PROBLEM DETAILS: Scan the listing for the word "trong" and give the number of lines where it appears, with no other text.

────────

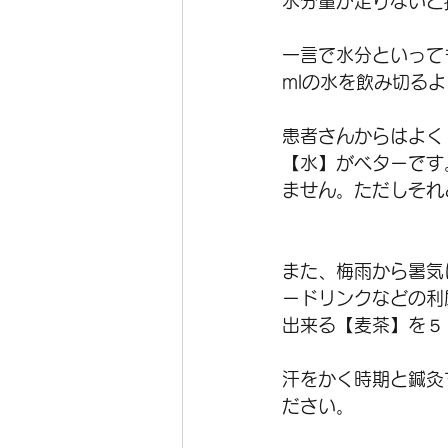
水分量が足りないと
一言で水分といって
mlの水を飲み切る
患者さんからはよく
【水】がベターです
ません。ただしそれ
また、梅雨から暑気
ードリンクなどの利
出来る【麦茶】を５
汗をかく時期と鍼灸
ださい。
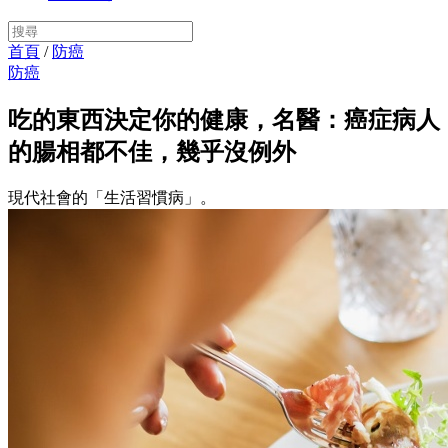
首頁
/
防癌
防癌
吃的東西決定你的健康，名醫：癌症病人
的腸相都不佳，幾乎沒例外
現代社會的「生活習慣病」。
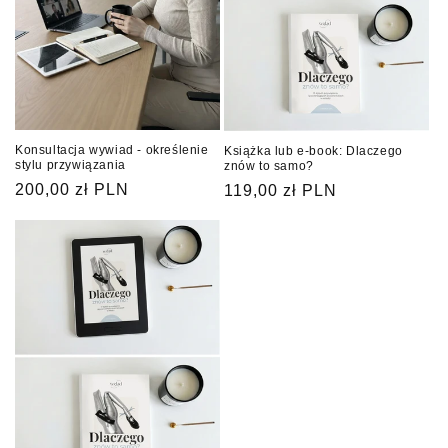
Konsultacja wywiad - określenie
Książka lub e-book: Dlaczego
stylu przywiązania
znów to samo?
Cena
200,00 zł PLN
Cena
119,00 zł PLN
regularna
regularna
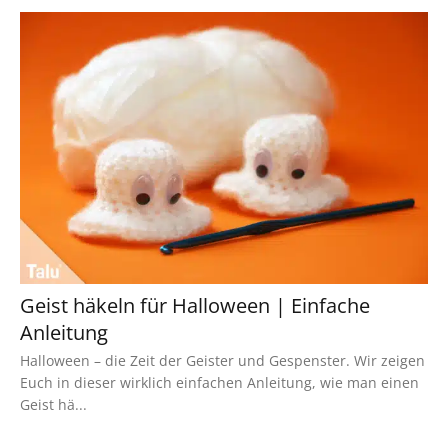
Geist häkeln für Halloween | Einfache
Anleitung
Halloween – die Zeit der Geister und Gespenster. Wir zeigen
Euch in dieser wirklich einfachen Anleitung, wie man einen
Geist hä...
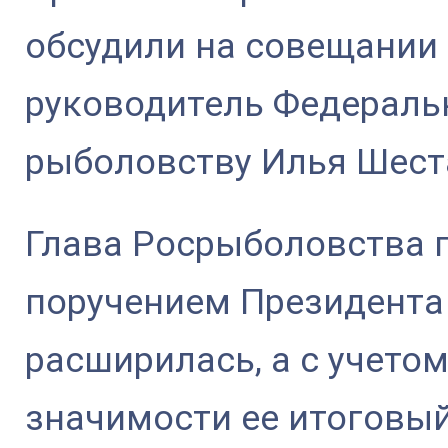
обсудили на совещании 
руководитель Федеральн
рыболовству Илья Шест
Глава Росрыболовства п
поручением Президента
расширилась, а с учето
значимости ее итоговы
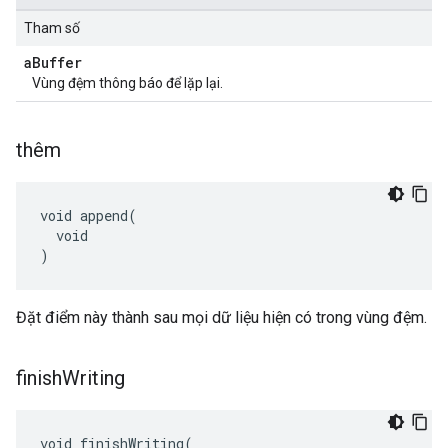
Tham số
a
Buffer
Vùng đệm thông báo để lặp lại.
thêm
void append(

  void

)
Đặt điểm này thành sau mọi dữ liệu hiện có trong vùng đệm.
finish
Writing
void finishWriting(
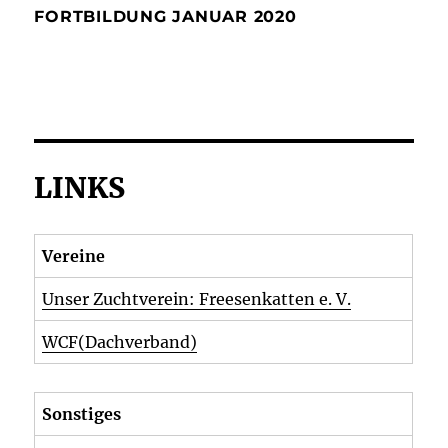
FORTBILDUNG JANUAR 2020
LINKS
Vereine
Unser Zuchtverein: Freesenkatten e. V.
WCF(Dachverband)
Sonstiges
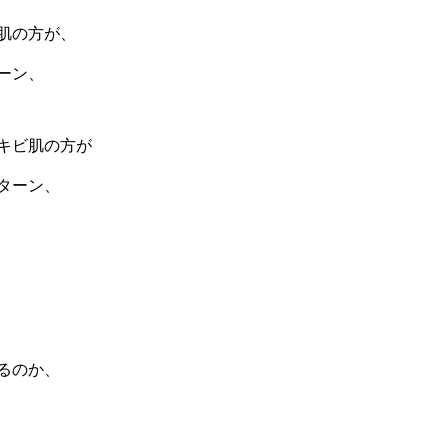
肌の方が、
ーン、
キビ肌の方が
ターン、
るのか、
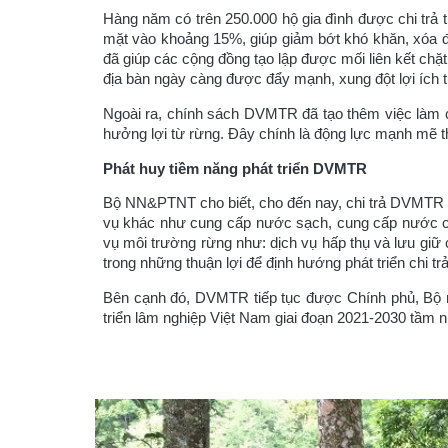
Hàng năm có trên 250.000 hộ gia đình được chi trả t
mặt vào khoảng 15%, giúp giảm bớt khó khăn, xóa đói
đã giúp các cộng đồng tạo lập được mối liên kết chặ
địa bàn ngày càng được đẩy mạnh, xung đột lợi ích t
Ngoài ra, chính sách DVMTR đã tạo thêm việc làm c
hưởng lợi từ rừng. Đây chính là động lực mạnh mẽ th
Phát huy tiềm năng phát triển DVMTR
Bộ NN&PTNT cho biết, cho đến nay, chi trả DVMTR ch
vụ khác như cung cấp nước sạch, cung cấp nước công
vụ môi trường rừng như: dịch vụ hấp thụ và lưu giữ 
trong những thuận lợi để định hướng phát triển chi tr
Bên cạnh đó, DVMTR tiếp tục được Chính phủ, Bộ ng
triển lâm nghiệp Việt Nam giai đoạn 2021-2030 tầm 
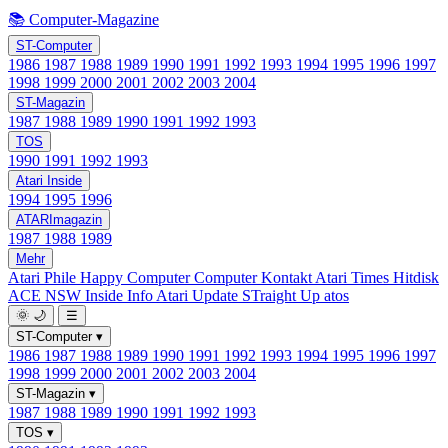
📚 Computer-Magazine
ST-Computer
1986
1987
1988
1989
1990
1991
1992
1993
1994
1995
1996
1997
1998
1999
2000
2001
2002
2003
2004
ST-Magazin
1987
1988
1989
1990
1991
1992
1993
TOS
1990
1991
1992
1993
Atari Inside
1994
1995
1996
ATARImagazin
1987
1988
1989
Mehr
Atari Phile
Happy Computer
Computer Kontakt
Atari Times
Hitdisk
ACE NSW Inside Info
Atari Update
STraight Up
atos
🌞
🌙
☰
ST-Computer
▾
1986
1987
1988
1989
1990
1991
1992
1993
1994
1995
1996
1997
1998
1999
2000
2001
2002
2003
2004
ST-Magazin
▾
1987
1988
1989
1990
1991
1992
1993
TOS
▾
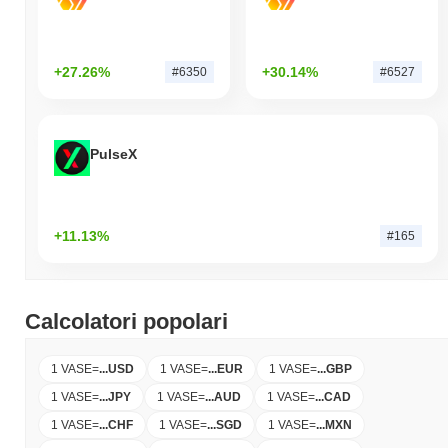
+27.26%
+30.14%
#6350
#6527
PulseX
+11.13%
#165
Calcolatori popolari
1 VASE
=
...
USD
1 VASE
=
...
EUR
1 VASE
=
...
GBP
1 VASE
=
...
JPY
1 VASE
=
...
AUD
1 VASE
=
...
CAD
1 VASE
=
...
CHF
1 VASE
=
...
SGD
1 VASE
=
...
MXN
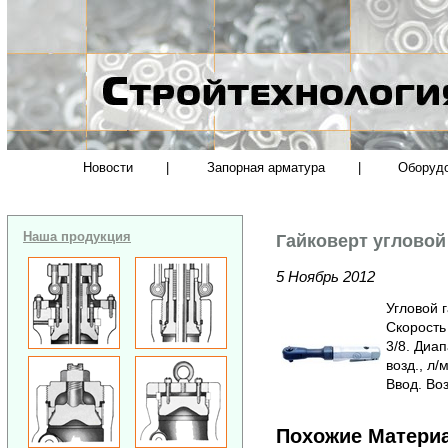
Новости
|
Запорная арматура
|
Оборуд
Наша продукция
Гайковерт угловой
5 Ноябрь 2012
Угловой 
Скорость
3/8. Диа
возд., л/
Ввод. Воз
Похожие Матери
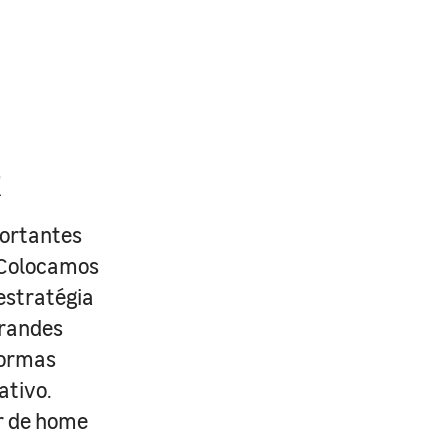
R
portantes
. Colocamos
estratégia
grandes
formas
ativo.
r de home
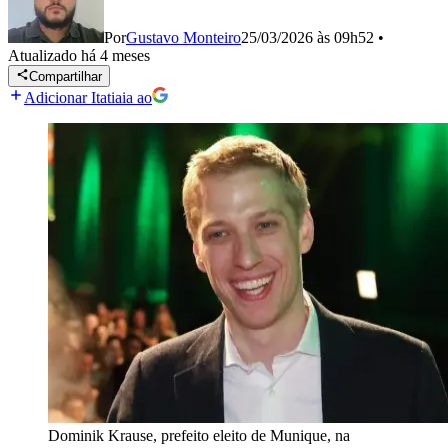
Por
Gustavo Monteiro
25/03/2026 às 09h52
•
Atualizado
há 4 meses
Compartilhar
Adicionar Itatiaia ao
Dominik Krause, prefeito eleito de Munique, na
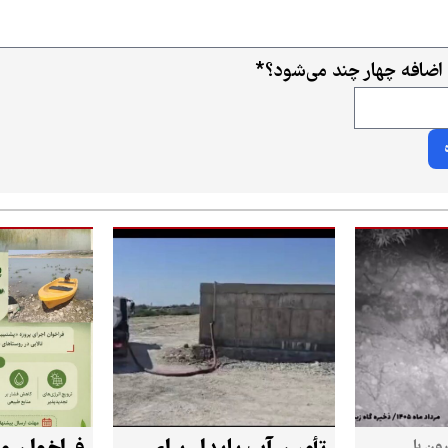
اضافه چهار چند می‌شود؟
*
ون با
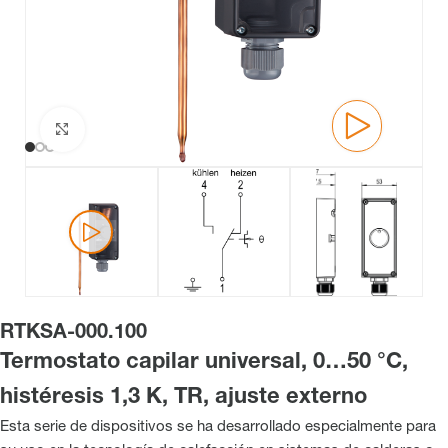
Haga clic para ampliar
RTKSA-000.100
Termostato capilar universal, 0…50 °C,
histéresis 1,3 K, TR, ajuste externo
Esta serie de dispositivos se ha desarrollado especialmente para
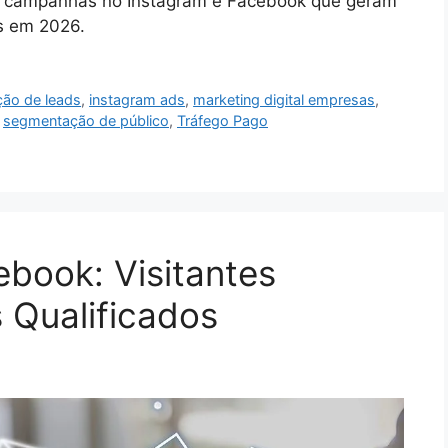
r campanhas no Instagram e Facebook que geram
s em 2026.
ção de leads
,
instagram ads
,
marketing digital empresas
,
,
segmentação de público
,
Tráfego Pago
book: Visitantes
 Qualificados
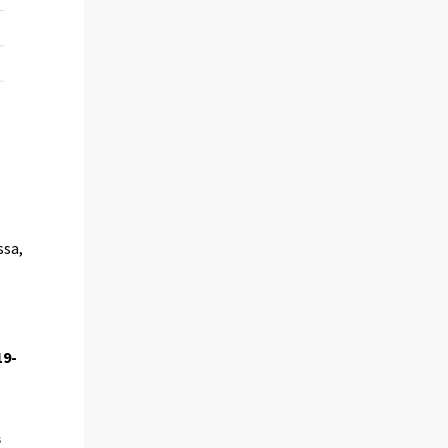
ssa,
19-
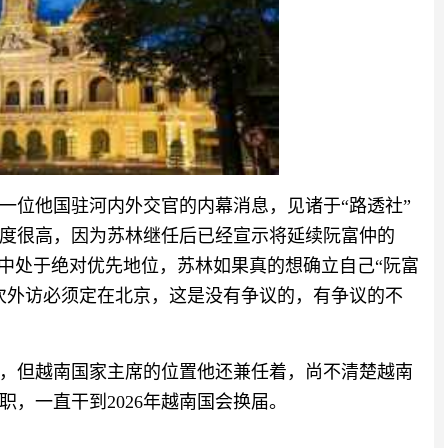
一位他国驻河内外交官的内幕消息，见诸于“路透社”
度很高，因为苏林继任后已经宣示将延续阮富仲的
策中处于绝对优先地位，苏林如果真的想确立自己“阮富
次外访必须定在北京，这是没有争议的，有争议的不
，但越南国家主席的位置他还兼任着，尚不清楚越南
，一直干到2026年越南国会换届。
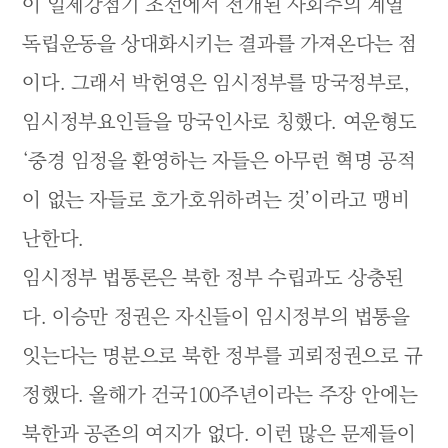
이 일제강점기 조선에서 전개된 사회주의 계열
독립운동을 상대화시키는 결과를 가져온다는 점
이다. 그래서 박헌영은 임시정부를 망국정부로,
임시정부요인들을 망국인사로 칭했다. 여운형도
‘중경 임정을 환영하는 자들은 아무런 혁명 공적
이 없는 자들로 호가호위하려는 것’이라고 맹비
난한다.
임시정부 법통론은 북한 정부 수립과도 상충된
다. 이승만 정권은 자신들이 임시정부의 법통을
잇는다는 명분으로 북한 정부를 괴뢰정권으로 규
정했다. 올해가 건국100주년이라는 주장 안에는
북한과 공존의 여지가 없다. 이런 많은 문제들이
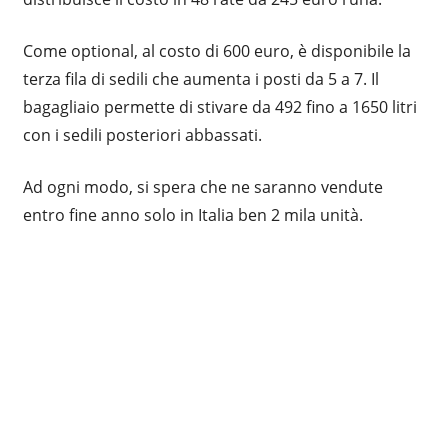
Come optional, al costo di 600 euro, è disponibile la
terza fila di sedili che aumenta i posti da 5 a 7. Il
bagagliaio permette di stivare da 492 fino a 1650 litri
con i sedili posteriori abbassati.
Ad ogni modo, si spera che ne saranno vendute
entro fine anno solo in Italia ben 2 mila unità.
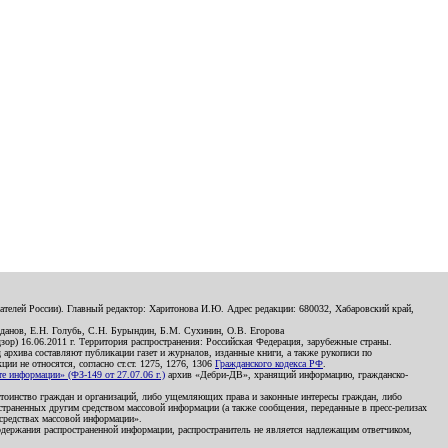
телей России). Главный редактор: Харитонова И.Ю. Адрес редакции: 680032, Хабаровский край,
данов, Е.Н. Голубь, С.Н. Бурындин, Б.М. Сухинин, О.В. Егорова
р) 16.06.2011 г. Территория распространения: Российская Федерация, зарубежные страны.
д архива составляют публикации газет и журналов, изданные книги, а также рукописи по
и не относятся, согласно ст.ст. 1275, 1276, 1306
Гражданского кодекса РФ
.
 информации» (ФЗ-149 от 27.07.06 г.)
архив «Дебри-ДВ», хранящий информацию, гражданско-
остоинство граждан и организаций, либо ущемляющих права и законные интересы граждан, либо
страненных другим средством массовой информации (а также сообщения, переданные в пресс-релизах
 средствах массовой информации».
держания распространенной информации, распространитель не является надлежащим ответчиком,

────────

TASK OUTPUT: 2